For me there are a pile of these things, some recorded and some experienced directly. Seeing Bruce Springsteen on The River tour might have qualified, but the night was thrown over the top when Southside Johnny walked onto that Richfield Coliseum stage to perform "I Don't Want To Go Home" with Bruce and the E-Street Band. Phew! All these years later and the chills still occur when that memory surfaces. Recorded documents of fantastic performances include Cheap Trick's Live at Budokan, The Who's Live at Leeds, and the Stones' Get Yer Ya-Ya's Out.
Add to that the late Warren Zevon's Stand In The Fire. Released just last week on CD (and let's not even start to get into the why's and wherefore's of that crazy fact), this album is proof that Zevon was not only a great songwriter but quite the amazing performer.
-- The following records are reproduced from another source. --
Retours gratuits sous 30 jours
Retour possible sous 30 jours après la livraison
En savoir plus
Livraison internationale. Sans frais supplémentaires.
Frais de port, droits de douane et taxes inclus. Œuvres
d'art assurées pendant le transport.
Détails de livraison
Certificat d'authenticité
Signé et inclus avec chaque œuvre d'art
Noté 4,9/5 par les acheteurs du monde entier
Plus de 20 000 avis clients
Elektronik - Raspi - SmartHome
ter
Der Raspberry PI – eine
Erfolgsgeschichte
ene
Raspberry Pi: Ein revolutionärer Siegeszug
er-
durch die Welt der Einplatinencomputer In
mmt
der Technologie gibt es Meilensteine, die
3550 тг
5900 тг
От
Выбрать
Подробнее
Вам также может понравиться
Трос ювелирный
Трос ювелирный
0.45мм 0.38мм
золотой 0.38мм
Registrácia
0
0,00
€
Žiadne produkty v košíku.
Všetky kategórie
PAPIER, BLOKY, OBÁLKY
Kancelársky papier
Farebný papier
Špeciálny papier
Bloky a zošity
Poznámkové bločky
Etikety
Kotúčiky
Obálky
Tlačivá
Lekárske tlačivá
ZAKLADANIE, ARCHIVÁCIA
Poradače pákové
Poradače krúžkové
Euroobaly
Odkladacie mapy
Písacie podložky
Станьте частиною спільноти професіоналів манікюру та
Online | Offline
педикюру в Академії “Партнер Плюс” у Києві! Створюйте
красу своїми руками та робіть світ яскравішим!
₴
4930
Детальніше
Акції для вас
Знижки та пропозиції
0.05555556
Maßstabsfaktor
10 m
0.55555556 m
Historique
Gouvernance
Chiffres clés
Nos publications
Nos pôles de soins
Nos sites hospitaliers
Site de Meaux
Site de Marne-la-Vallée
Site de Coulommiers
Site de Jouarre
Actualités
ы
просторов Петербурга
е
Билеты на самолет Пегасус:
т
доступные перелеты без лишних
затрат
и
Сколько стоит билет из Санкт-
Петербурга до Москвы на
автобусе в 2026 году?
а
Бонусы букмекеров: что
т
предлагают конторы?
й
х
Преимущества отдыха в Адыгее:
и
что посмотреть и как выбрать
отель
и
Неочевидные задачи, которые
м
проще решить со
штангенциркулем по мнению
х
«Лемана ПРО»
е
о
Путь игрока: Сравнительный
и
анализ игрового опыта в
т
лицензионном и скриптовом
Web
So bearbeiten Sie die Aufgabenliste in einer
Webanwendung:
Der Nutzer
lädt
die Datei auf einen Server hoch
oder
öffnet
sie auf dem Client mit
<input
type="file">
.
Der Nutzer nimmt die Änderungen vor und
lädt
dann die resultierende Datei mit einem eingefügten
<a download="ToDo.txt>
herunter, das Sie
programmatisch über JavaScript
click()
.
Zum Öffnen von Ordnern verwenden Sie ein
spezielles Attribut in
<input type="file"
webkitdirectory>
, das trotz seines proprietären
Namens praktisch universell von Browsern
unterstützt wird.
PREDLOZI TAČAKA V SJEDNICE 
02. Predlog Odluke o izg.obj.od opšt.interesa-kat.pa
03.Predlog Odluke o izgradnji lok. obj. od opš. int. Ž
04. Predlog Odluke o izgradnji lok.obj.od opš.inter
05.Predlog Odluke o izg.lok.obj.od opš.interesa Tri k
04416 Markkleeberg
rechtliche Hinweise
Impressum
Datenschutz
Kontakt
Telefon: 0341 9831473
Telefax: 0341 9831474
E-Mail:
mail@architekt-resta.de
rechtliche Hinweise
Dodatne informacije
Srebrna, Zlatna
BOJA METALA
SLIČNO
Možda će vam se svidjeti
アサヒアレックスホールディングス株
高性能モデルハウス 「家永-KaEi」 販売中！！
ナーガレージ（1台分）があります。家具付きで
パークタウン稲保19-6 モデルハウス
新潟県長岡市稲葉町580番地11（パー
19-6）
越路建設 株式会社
Recorded on what was termed "The dog ate the part we didn't like" tour, Zevon and his backing band of hired guns (an actual Warren Zevon cover band from Boulder, Colorado) blew the roof off the joint. Add guitar gunslinger David Landau and you have one potent mix.
Some folks might be a little surprised to hear Zevon in such a rocking context. His biggest hit, "Werewolves Of London," had a catchy hook that was mostly piano-driven. On Stand In The Fire, the song is transformed into a ball-out raver with Zevon giving himself up to the passion for the music. With a little twist of the lyrics, "I'd like to meet his Taylor" becomes "He's looking for James Taylorrrrrr!" Later on, with a nod to both his newfound sobriety and his friendship with Jackson Browne, he sings: "I saw Jackson Browne walking slow down the avenue/You know his heart is perfect," and then completely loses it with "I saw a werewolf drinking a Perrier at Trader Vic's/And his hair was perrrrrrffeeeeeeecttt!!!!!!" It's one of the moments that a friend of mine described as "forgetting who you are".
So sure, check out this album for the many examples of terrific songwriting ("Mohammed's Radio," "Poor Poor Pitiful Me") or even the previously unreleased songs (Excitable Boy's "Johnny Strikes Up The Band," the gothic "Play It All Night Long," "Frank and Jesse James," "Hasten Down The Wind"). But above all of that, listen to this document of one incredible performer giving his all. It doesn't get any better than this.